Asia > South-Eastern Asia > Brunei > Agriculture remains a key component of Indonesia’s economy

Brunei : Agriculture remains a key component of Indonesia’s economy

2015/02/14

Hopes are rising that long-awaited reforms of national-owned enterprises and government initiatives can help Indonesia’s agriculture sector rebound from a year of commodity price shocks, which have taken their toll on the country’s biggest exports, particularly palm oil.

Indonesia tops the world inventory for crude palm oil (CPO) production and is as well a major producer of several other commodities, inclunding rubber, cocoa and coffee. Confidence amongst palm oil and rubber producers plummeted this summer, at the same time as prices hit near five-year lows. With increase at a standstill across much of the agricultural sector, industry insiders are calling on Jakarta to do additional to help.

Streamlining processes

Agriculture remains a key component of Indonesia’s economy−with approximately 38m workers − largely due to a surge in crude palm oil (CPO) production during the last decade. The sector made up 14.4% of Indonesia’s total GDP in 2013, worth Rp1.31qrn ($131.1bn), similar to 14.5% the previous year, according to Statistics Indonesia (BPS).

However, a reduction in land available for farming, combined with lower productivity, led to agriculture’s in general contribution to GDP slipping from 15.2% a decade before.

Exports of CPO and CPO derived products fell 1.75% to 15m tonnes in the initial nine months of 2014, compared with the same period last year. Slowing economic increase in China and India resulted in reduced palm oil request, prompting prices to fall to a $712 per tonne in September, down 5.4% from the previous month.

Jakarta plans to introduce several initiatives aimed at reviving the CPO sector, inclunding measures which will streamline the process governing investment for the industry, according to Secretary General for the Ministry of Agriculture, Herry Priyono.

“We want to increase coordination part public bodies to create a one-stop-shop for investors, reducing bureaucracy and increasing in general efficiencies,” Priyono told OBG at the International Palm Oil Conference in Bandung at the end of November. “We as well want to help investors with the land acquisition procedure, as this is becoming one of the major hurdles for industry increase.”

Critics say the CPO industry has long been stifled by imbalances in a system dominated by national-owned enterprises, which still relies on smallholder farms for 40% of production. A September editorial in the Jakarta Post described the government as having: “no business involving itself in so a lot of kinds of businesses that could be conducted efficiently by private firms”.

Performance power

In a significant move aimed at reforming national-owned agricultural enterprises, Jakarta announced plans in October to set up two holding companies, which will oversee Indonesia’s plantation and forestry-based operations.

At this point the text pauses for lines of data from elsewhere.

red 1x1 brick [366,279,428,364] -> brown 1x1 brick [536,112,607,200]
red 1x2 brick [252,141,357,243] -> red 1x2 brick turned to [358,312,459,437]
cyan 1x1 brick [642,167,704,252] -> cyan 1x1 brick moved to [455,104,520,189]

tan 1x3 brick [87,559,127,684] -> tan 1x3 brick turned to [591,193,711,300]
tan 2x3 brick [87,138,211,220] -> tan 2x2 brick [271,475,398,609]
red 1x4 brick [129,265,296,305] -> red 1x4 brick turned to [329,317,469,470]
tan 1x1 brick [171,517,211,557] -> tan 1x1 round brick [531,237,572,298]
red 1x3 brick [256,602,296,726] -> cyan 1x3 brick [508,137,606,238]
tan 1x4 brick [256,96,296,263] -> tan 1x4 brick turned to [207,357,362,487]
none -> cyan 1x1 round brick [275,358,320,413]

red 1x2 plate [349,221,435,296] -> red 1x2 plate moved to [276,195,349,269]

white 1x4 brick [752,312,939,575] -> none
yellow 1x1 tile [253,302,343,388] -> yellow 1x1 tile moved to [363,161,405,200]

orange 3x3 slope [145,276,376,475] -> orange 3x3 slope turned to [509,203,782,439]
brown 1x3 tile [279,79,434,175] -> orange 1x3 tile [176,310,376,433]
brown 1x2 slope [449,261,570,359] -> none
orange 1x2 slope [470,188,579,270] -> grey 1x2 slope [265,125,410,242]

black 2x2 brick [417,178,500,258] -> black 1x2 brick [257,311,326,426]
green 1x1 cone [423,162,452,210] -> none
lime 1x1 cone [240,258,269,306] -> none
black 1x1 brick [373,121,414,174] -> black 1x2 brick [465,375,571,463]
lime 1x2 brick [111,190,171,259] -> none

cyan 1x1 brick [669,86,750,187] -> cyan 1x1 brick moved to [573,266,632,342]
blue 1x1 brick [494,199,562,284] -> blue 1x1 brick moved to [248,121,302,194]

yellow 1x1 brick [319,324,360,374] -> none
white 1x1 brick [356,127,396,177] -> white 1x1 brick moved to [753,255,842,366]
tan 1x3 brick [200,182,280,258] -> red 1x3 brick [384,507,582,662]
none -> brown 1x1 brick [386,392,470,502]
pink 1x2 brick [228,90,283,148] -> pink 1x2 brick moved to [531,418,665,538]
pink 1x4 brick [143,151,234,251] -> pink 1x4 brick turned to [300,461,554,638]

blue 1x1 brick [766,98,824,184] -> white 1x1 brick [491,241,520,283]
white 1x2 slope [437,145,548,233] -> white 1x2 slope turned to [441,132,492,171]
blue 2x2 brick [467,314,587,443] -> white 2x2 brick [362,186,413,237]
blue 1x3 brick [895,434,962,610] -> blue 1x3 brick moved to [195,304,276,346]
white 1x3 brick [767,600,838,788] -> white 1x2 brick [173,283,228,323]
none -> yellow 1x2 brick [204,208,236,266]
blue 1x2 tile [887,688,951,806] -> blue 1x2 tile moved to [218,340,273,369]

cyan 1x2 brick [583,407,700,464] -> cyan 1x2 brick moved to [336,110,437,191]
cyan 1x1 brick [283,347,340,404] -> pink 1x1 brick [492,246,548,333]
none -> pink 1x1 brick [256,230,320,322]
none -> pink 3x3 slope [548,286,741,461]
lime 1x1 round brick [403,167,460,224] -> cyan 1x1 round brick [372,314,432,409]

PT Perkebunan Nusantara (PTPN) III will take responsibility for the 14 national plantation firms that cultivate oil palm, rubber, sugar cane and tea, while Perhutani is charged with overseeing the government’s six national forestry companies. The two enterprises are set to rank part the major plantation and forestry-based business groups in the world, with Perhutani responsible for 2.5m ha, inclunding 1.02m ha of teak forest, in Java and Madura.

Fadhil Hasan, Executive Director of the Indonesian Palm Oil Producers Association, told OBG that the unification of national-owned enterprises and plantation companies into PTPN III is long overdue. “Having finally happened, this will essentially improve the financial performance and strength of Indonesia’s local industry, as assets, resources, and procurements will be better leveraged,” he said.

The restructuring comes as request for CPO from bio-diesel programmes is expected to provide the industry with a boost next year, while analysts see CPO prices rising in the initial quarter of 2015.

Contrasting fortunes

Rubber is an extra key Indonesian crop that has been hit by a decline in prices over the completed few years. Falling request from China saw rubber futures drop 28% in 2014 to the lowest level in nearly five years. Indonesia is the world’s second-major natural rubber producer, but request has not matched the surge in supply over the completed three years. Figures from the Trade Ministry show that exports of rubber products rose by just 4.9% from 2009 to $629m last year.

With the vast majority of smallholders feeling the pinch of lower rubber prices in Indonesia, along with top producers Malaysia and Thailand, there is a threat that farmers may choose additional lucrative crops as they struggle to maintain profits.

Moenardji Soedargo, who sits on the board of GAPKINDO (Indonesian Rubber Association), told OBG that prices were being driven by sentiment rather than fundamentals. “This has a deep impact on small holders and all industry should do additional to prevent such price volatility in the rubber industry,” he said. Soedargo called on the government to highlight areas of economic activity where rubber could be utilised, such as the durability of road construction works and dock fenders for seaports.